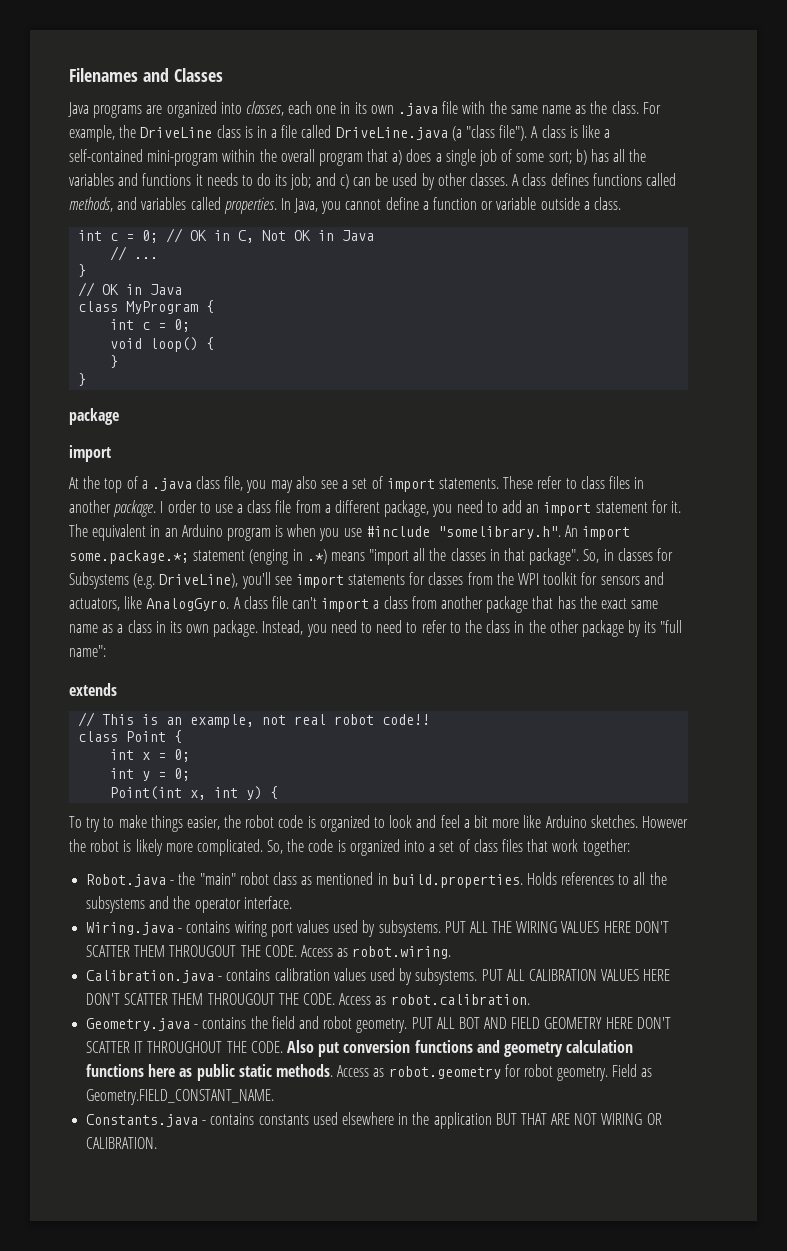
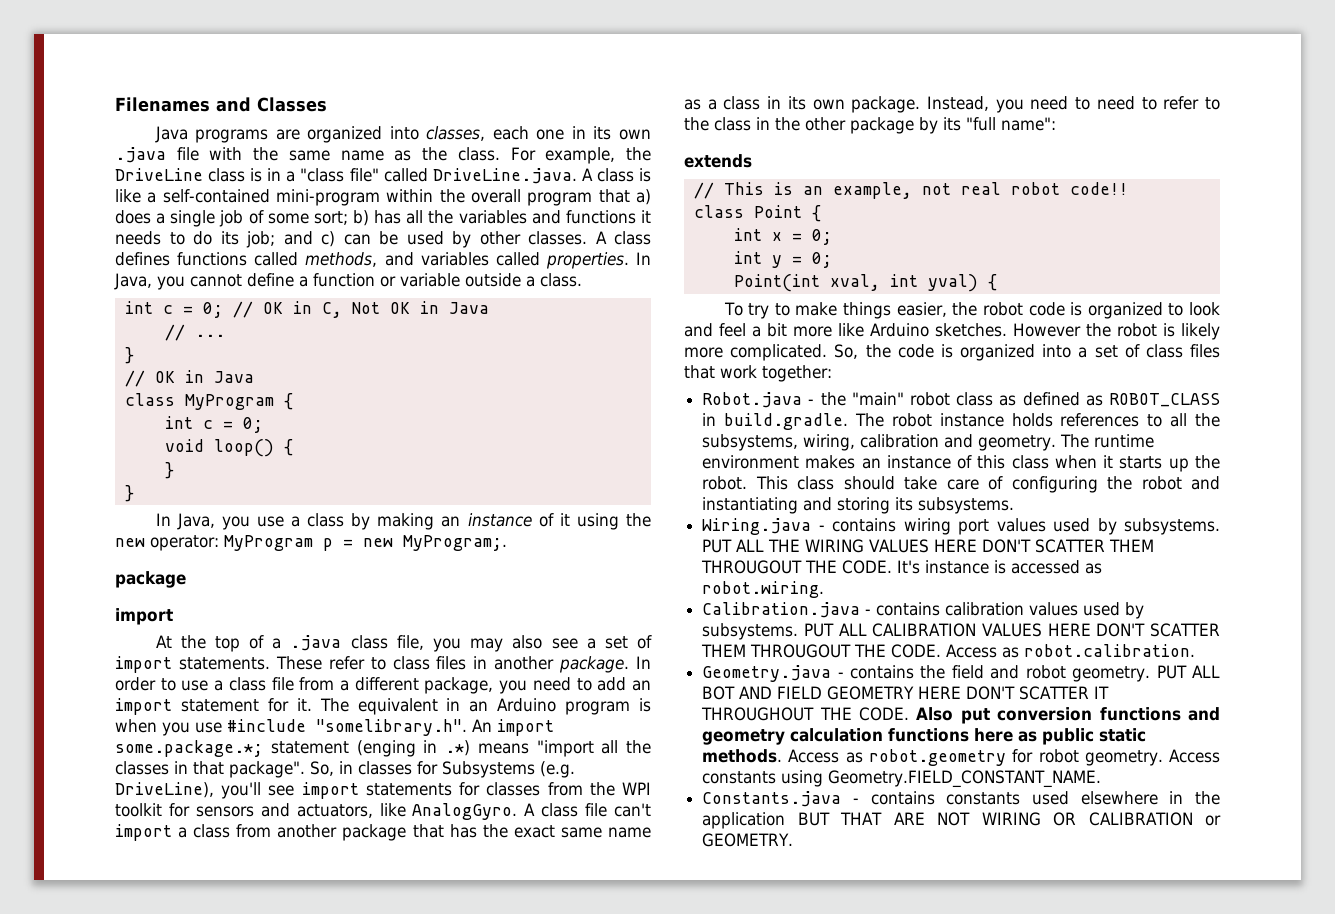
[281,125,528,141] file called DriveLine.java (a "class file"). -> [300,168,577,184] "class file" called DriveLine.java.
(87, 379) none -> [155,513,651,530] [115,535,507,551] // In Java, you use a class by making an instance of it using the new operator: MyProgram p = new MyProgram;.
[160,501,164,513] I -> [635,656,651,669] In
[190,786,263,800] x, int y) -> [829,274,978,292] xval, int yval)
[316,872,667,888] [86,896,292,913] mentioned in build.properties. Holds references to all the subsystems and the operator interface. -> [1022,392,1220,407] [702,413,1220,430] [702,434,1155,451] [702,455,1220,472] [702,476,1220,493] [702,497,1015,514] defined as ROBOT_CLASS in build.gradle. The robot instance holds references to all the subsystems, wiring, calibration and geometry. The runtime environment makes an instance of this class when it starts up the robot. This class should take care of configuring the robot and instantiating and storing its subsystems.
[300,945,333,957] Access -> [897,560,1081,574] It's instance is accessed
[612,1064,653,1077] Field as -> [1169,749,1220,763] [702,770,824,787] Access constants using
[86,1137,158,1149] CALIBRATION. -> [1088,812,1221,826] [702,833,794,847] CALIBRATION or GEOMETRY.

==

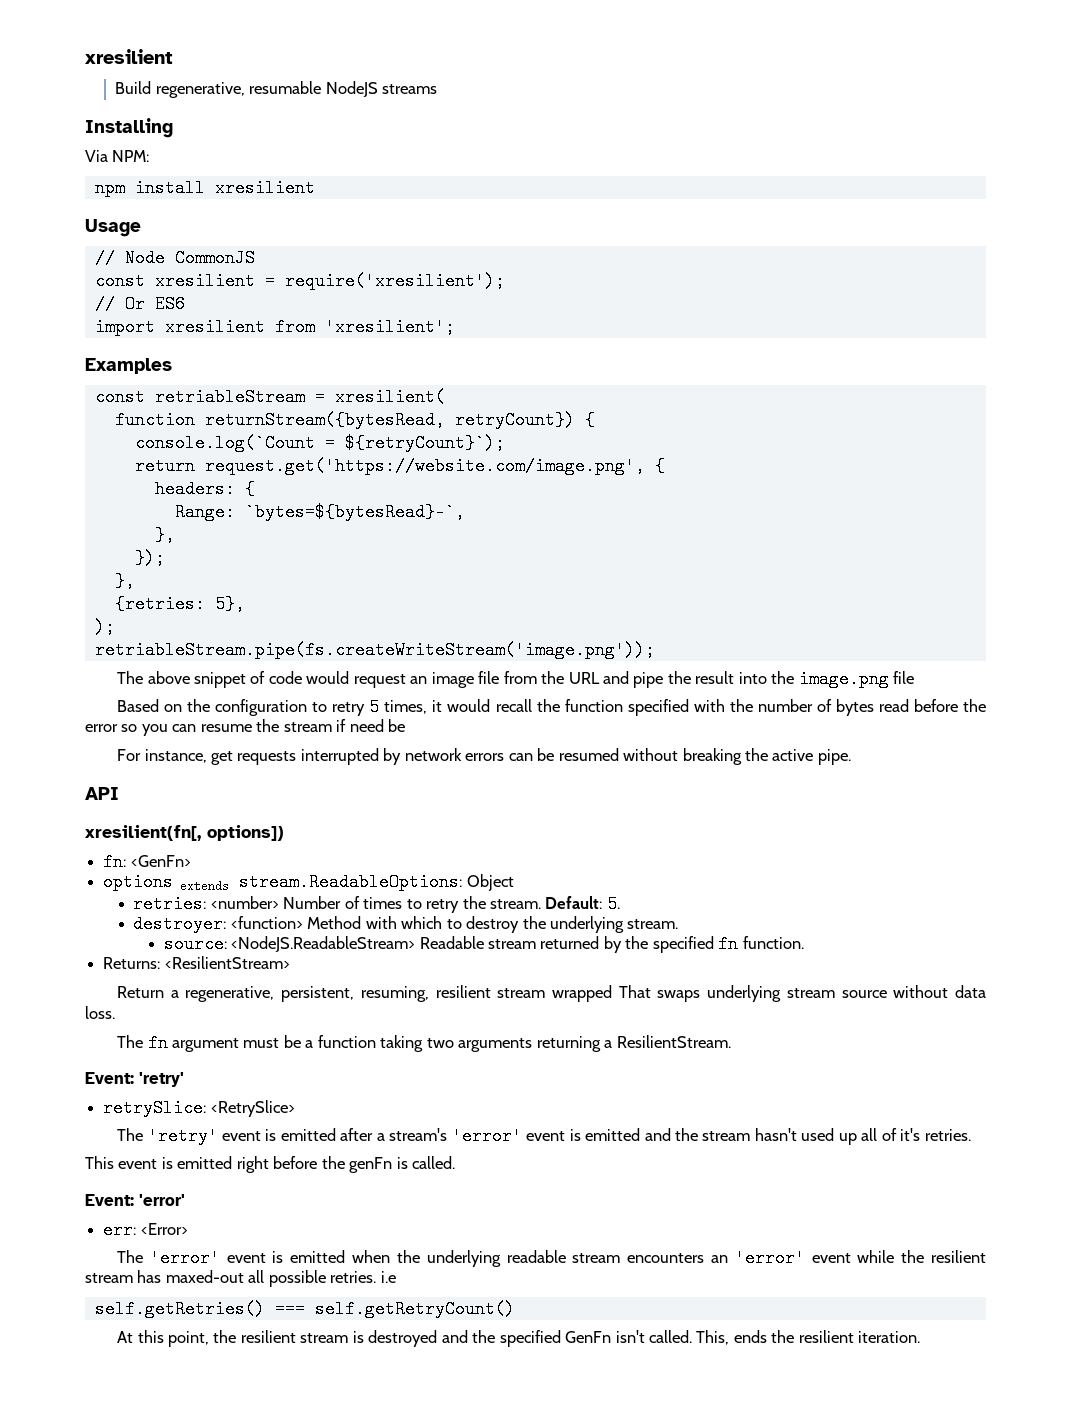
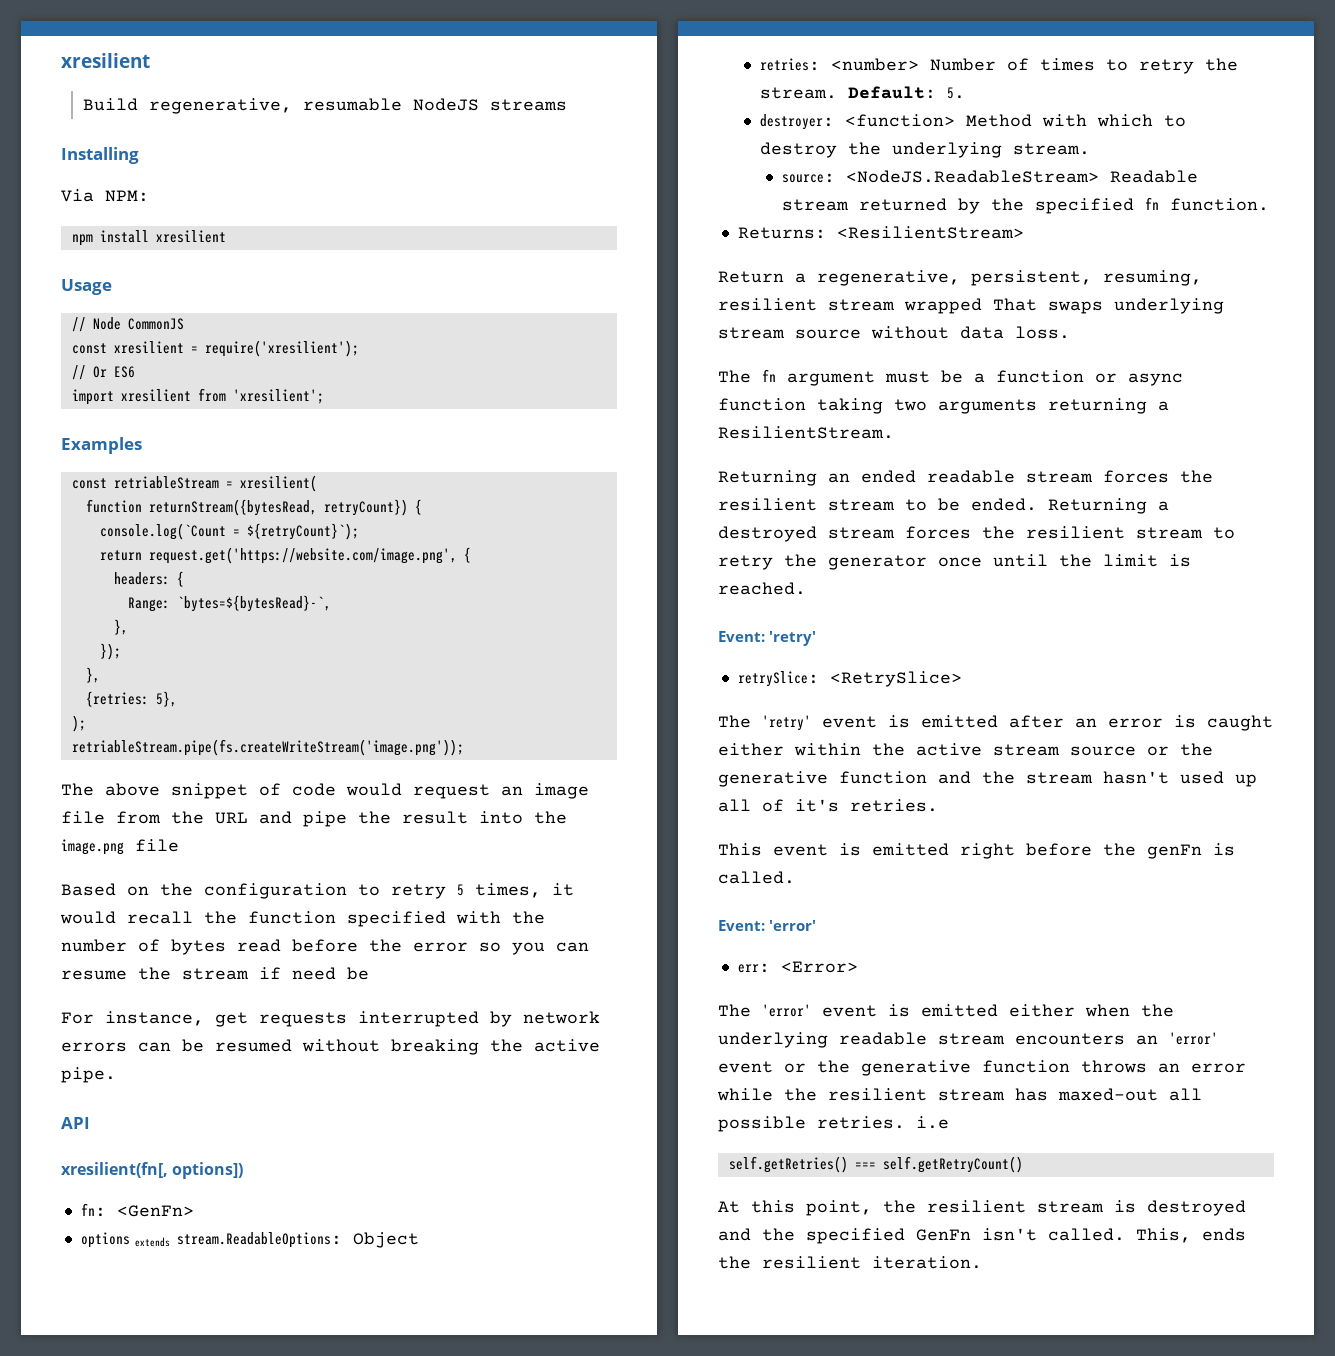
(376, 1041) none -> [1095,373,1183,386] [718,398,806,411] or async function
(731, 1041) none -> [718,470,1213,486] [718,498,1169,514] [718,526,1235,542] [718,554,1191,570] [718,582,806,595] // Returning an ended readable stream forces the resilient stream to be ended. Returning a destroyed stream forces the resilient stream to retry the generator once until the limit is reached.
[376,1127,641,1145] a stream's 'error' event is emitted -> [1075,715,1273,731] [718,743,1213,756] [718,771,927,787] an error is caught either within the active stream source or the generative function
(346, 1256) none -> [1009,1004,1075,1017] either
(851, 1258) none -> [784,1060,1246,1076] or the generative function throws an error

- _Your instructions_
Each line of the data that includes "either" should be copied.

- _Answer space_
[376,1127,641,1145] a stream's 'error' event is emitted -> [1075,715,1273,731] [718,743,1213,756] [718,771,927,787] an error is caught either within the active stream source or the generative function
(346, 1256) none -> [1009,1004,1075,1017] either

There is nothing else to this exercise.